TEXTAUSZUG

Wüste
Was hat die Wüste mit Zeit zu tun? Was hat die Kunst mit der Wüste zu tun? Ist die Wüste eine riesige Sanduhr? Ist sie ein Zeitvorrat?
Wüsten entstehen vor allem an Orten mit großen Temperaturschwankungen. Diese bewirken Ausdehnungen und Zusammenziehen von Material, welches dadurch porös wird und sich in kleinere Stücke zerteilt. So wird aus einem Fels Sand. Die Wüste ist der Ort einer Monotonie. Ein Ort an dem wenige Elemente oft existieren.

ARBEITSAUFTRÄGE
• a. An welchen Orten entstehen Wüsten laut dem Textauszug vor allem?
• b. Schreibe aus dem Textauszug die Stelle von „Wüsten entstehen vor“ bis „Elemente oft existieren.“ wortgetreu ab.
Stütze dich ausschließlich auf den Textauszug.

EINTRAGSLISTE

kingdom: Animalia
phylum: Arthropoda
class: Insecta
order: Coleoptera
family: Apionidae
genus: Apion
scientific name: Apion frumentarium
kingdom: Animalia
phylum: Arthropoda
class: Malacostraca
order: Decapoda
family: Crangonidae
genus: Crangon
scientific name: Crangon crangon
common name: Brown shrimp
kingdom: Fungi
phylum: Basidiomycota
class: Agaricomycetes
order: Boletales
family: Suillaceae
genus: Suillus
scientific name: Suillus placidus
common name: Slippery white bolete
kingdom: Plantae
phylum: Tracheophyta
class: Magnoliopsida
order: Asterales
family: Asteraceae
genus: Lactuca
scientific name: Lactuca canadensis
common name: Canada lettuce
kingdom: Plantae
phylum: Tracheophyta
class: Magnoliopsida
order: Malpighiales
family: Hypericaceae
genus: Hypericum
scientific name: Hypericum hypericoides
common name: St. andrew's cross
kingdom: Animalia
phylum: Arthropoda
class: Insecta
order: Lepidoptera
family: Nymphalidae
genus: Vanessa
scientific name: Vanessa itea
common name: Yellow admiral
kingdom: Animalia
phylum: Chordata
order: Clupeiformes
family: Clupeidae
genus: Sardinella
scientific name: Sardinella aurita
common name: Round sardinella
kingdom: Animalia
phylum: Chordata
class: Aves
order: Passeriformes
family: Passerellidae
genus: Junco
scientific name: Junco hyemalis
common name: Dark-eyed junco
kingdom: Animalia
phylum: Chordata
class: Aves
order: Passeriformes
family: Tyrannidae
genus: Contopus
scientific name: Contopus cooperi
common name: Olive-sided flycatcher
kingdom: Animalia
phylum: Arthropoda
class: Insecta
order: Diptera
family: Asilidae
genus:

LÖSUNGEN
• a. An Orten mit großen Temperaturschwankungen.

• b.
Wüsten entstehen vor allem an Orten mit großen Temperaturschwankungen. Diese bewirken Ausdehnungen und Zusammenziehen von Material, welches dadurch porös wird und sich in kleinere Stücke zerteilt. So wird aus einem Fels Sand. Die Wüste ist der Ort einer Monotonie. Ein Ort an dem wenige Elemente oft existieren.